By NomadicTax Research Team • 5-8 min read • November 24, 2025
## What Changed in the UK’s Non-Domiciled Regime
From **6 April 2025**, the UK’s long-standing domicile rules have been **abolished**. Instead, tax liability now depends on **residence**, not domicile. The policies are detailed in the government’s reforms to the taxation of non-UK domiciled individuals.([gov.uk](https://www.gov.uk/government/publications/changes-to-the-taxation-of-non-uk-domiciled-individuals/technical-note-changes-to-the-taxation-of-non-uk-domiciled-individuals?utm_source=openai))
Key changes include:
- The removal of the remittance basis of taxation.
- Introduction of a **4-year foreign income and gains (FIG) regime**: Individuals who become UK tax residents after 10 consecutive years of non-UK residence may benefit from not paying UK tax on foreign income/gains for their first four tax years in residence.([gov.uk](https://www.gov.uk/government/publications/changes-to-the-taxation-of-non-uk-domiciled-individuals/technical-note-changes-to-the-taxation-of-non-uk-domiciled-individuals?utm_source=openai))
- Overseas Workday Relief (OWR) is retained for first 3 years of UK residence, but eligibility is simplified.([gov.uk](https://www.gov.uk/government/publications/changes-to-the-taxation-of-non-uk-domiciled-individuals/technical-note-changes-to-the-taxation-of-non-uk-domiciled-individuals?utm_source=openai))
- Foreign income/gains in trusts are taxed on an arising basis for UK resident settlors or transferors who have been resident for more than 4 years. Pre-6 April 2025 gains have transitional relief via the Temporary Repatriation Facility.([gov.uk](https://www.gov.uk/government/publications/changes-to-the-taxation-of-non-uk-domiciled-individuals/technical-note-changes-to-the-taxation-of-non-uk-domiciled-individuals?utm_source=openai))
## Who Is Affected
- Individuals who **move to the UK** after long periods overseas.
- Those who were living outside the UK and return, or have previously benefited from being non-domiciled.
- Trusts and trust beneficiaries whose beneficiaries or settlors are UK tax resident.
## Practical Implications & Examples
| Situation | Before April 2025 | After Reforms |
|---|---|---|
| Moving to the UK after 12 years overseas | Could claim remittance basis indefinitely (excluding certain UK income) | Eligible for FIG regime — first 4 years foreign income/gains exempt; thereafter taxed on arising basis |
| UK resident with foreign trust income | Possibly taxed only when remitted | Trust income arises is taxed if settlor/resident meets duration requirement |
| Returning resident with assets appreciated while abroad | Gains could be sheltered under prior domicile rules | Transitional relief: assets could be rebased to 5 April 2019; pre-2025 FIG taxed via repatriation facility at 12% for certain years |
## Actionable Tips for Individuals & Advisors
**For prospective UK residents:**
- Establish proof of non-UK residence for the prior **10 tax years** asap to qualify for FIG.

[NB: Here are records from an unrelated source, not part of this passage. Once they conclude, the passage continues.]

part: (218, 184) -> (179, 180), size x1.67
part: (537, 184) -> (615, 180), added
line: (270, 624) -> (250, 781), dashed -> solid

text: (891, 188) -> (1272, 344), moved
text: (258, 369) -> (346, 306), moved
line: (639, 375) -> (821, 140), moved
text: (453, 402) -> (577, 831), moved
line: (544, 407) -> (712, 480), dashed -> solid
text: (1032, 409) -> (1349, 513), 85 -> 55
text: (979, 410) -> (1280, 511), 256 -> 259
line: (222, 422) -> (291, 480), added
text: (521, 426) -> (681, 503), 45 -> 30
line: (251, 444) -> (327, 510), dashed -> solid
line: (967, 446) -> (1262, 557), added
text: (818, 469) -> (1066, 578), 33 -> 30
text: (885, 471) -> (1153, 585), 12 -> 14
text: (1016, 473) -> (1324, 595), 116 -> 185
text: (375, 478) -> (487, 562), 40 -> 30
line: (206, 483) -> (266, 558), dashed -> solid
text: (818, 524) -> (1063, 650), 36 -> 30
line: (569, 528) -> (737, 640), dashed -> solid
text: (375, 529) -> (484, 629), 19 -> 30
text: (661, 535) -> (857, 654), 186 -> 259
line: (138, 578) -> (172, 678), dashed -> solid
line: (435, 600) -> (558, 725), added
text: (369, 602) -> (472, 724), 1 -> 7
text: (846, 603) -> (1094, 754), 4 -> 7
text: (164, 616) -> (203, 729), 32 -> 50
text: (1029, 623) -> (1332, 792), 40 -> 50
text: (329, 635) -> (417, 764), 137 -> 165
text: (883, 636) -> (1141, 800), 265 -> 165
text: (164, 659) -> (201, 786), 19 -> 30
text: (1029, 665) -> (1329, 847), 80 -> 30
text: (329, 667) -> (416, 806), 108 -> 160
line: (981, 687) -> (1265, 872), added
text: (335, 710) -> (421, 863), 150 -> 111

- Be mindful of when the 4-year benefit expires — plan withdrawals or transfers before full arising basis applies.
**For those with overseas trusts/assets:**
- Review trust distributions and gains to assess whether arising basis taxation will apply.
- Consider harvesting gains or repatriating before reforms fully bite if feasible.
**For compliance:**
- Record detailed information about previous periods abroad, foreign income/gains, trust interests.
- Clarify whether Overseas Workday Relief applies during first 3 years of residence.
## Broader Lessons from this Shift
- Residence-based systems provide more neutrality, less opportunity for tax arbitrage based on domicile technicalities.
- Transitional provisions (rebasing, temporary facility) are key; failing to act in these windows can lead to higher tax burdens.
- Advice early is invaluable—migration decisions, funding of trusts, and asset transfers should be timed with tax law milestones.
By understanding these reforms thoroughly, individuals and advisors can make strategic decisions to adapt — from structuring foreign income flows to planning abroad-UK transitions.